> Quoted passage
Thursday, September 25, 2008

Deeply, deeply hilarious. Right?

There's funny, there's funny, and then there's this:

Watch CBS Videos Online

... once I've picked myself up off the floor, I'm off to build a bunker and stock up on food and water.

Wednesday, September 24, 2008

Dedicated to all human beings

Because the Nude remix competition was so much fun, those clever boys at Camp Radiohead are doing the same with Reckoner, a song that at least has the virtue of being in 4/4.

They've posted versions with James Holden and Diplo; both are merely OK — a sure spur to someone out there to do better.

Tuesday, September 16, 2008

Obama & the Conquest of Denver

Michael Chabon on the Democratic Convention:

When Obama concluded his speech, we looked at each other, and then at him, and all stood up, wild with applause. (God knows what kind of madness was going on down there among the California delegation.) We had come to the end of volume two of the great adventure. Now it was time to go save the world. Game on.

David Foster Wallace

David Foster Wallace is dead. I can’t say I ever read any of his fiction, which is certainly my loss; I’ve been conditioned against it by, one, a highly critical essay on Wallace’s mimetic style by, I think, James Woods (Wallace being the ne plus ultra of writers you’d expect Woods to hate: hyper-modern, super-dense, with no feeling for beautiful prose for its own sake) and, two, the sheer door-stopping weight of the things: Infinite Jest looks like it would do serious damage to one’s phalanges should it ever be dropped on them.

But the non-fiction, the reportage and literary critiques, are spell-binding; hyper acute and super-smart, Wallace’s (supposed) weaknesses become his strengths: giving each idea as long as it needs, and exploring all its branches; the dazzling research; the illumination of the metaphors; the obscure terminology (which all turn out, on interrogation of the dictionary, to be precisely the right words); and, of course, the subject matter: the wonder of Roger Federer; the plight of the lobster; John McCain; David Lynch; and so on.

But I wanted to quote from his essay on Borges. It’s from a review of Edwin Williamson’s Borges: A Life. It’s a small masterpiece of concision:

The truth, briefly stated, is that Borges is arguably the great bridge between modernism and post-modernism in world literature. He is modernist in that his fiction shows a first-rate human mind stripped of all foundations in religious or ideological certainty -- a mind turned thus wholly in on itself. His stories are inbent and hermetic, with the oblique terror of a game whose rules are unknown and its stakes everything.

> Material provided
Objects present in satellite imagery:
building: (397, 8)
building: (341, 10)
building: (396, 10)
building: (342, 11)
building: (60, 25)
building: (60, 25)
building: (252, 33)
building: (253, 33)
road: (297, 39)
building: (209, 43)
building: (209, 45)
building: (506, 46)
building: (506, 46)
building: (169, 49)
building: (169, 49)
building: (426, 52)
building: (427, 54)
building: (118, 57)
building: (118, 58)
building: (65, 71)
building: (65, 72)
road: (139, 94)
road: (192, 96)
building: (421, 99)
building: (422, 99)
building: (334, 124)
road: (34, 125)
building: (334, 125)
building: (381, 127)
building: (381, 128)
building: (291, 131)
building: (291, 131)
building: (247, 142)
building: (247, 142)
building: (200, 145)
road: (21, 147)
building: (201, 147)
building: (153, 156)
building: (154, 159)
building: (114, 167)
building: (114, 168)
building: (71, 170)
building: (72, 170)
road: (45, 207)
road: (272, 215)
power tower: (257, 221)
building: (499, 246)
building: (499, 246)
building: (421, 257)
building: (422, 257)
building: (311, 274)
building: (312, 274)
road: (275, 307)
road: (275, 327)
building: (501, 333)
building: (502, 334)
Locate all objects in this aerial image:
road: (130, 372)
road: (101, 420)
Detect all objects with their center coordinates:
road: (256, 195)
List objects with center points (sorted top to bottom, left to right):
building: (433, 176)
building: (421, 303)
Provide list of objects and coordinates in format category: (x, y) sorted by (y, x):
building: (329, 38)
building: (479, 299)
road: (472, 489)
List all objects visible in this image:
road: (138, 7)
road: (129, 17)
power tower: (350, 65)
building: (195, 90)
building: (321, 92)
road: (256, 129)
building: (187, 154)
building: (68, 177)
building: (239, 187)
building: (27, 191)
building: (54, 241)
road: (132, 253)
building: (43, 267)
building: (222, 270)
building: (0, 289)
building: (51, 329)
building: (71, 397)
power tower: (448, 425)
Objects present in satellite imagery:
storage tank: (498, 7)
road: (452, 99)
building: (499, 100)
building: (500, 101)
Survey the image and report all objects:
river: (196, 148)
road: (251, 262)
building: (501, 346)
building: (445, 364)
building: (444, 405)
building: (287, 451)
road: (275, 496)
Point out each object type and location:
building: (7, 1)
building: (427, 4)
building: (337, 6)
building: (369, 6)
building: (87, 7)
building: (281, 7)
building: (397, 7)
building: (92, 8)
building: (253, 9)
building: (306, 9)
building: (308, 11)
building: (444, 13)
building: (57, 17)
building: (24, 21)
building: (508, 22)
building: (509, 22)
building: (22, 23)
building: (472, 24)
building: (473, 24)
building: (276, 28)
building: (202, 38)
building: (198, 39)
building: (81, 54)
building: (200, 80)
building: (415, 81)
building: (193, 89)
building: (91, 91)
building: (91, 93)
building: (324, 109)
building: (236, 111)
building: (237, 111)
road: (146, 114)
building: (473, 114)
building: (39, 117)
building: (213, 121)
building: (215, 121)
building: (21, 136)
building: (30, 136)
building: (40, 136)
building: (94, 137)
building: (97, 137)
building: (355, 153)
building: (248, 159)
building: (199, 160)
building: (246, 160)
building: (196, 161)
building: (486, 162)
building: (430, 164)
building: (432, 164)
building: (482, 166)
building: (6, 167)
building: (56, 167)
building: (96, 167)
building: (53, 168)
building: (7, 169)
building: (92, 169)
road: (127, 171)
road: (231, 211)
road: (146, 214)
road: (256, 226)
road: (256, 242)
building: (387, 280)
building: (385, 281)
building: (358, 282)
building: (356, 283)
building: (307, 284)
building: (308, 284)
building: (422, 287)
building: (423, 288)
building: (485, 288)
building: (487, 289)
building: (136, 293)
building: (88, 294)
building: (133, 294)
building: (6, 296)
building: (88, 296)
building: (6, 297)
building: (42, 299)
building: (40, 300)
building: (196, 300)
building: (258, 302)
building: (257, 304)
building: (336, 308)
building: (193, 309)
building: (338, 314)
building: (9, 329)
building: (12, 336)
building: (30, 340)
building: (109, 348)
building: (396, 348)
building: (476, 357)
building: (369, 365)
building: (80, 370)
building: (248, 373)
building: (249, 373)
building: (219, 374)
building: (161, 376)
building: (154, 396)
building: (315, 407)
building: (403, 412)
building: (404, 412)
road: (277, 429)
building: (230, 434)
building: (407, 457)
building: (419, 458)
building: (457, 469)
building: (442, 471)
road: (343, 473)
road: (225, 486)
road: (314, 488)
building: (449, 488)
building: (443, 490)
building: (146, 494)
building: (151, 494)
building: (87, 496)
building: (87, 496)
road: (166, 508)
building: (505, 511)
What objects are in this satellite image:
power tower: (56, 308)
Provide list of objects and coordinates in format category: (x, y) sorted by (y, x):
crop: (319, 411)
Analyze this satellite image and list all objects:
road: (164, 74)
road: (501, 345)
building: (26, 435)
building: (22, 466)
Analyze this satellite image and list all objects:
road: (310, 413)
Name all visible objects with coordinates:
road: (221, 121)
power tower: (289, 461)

> Given task
Rewrite the blog passage starting at "Michael Chabon on" and ending at "world. Game on.", substituting "cheering" for "applause".

> Result for this exercise
Michael Chabon on the Democratic Convention:

When Obama concluded his speech, we looked at each other, and then at him, and all stood up, wild with cheering. (God knows what kind of madness was going on down there among the California delegation.) We had come to the end of volume two of the great adventure. Now it was time to go save the world. Game on.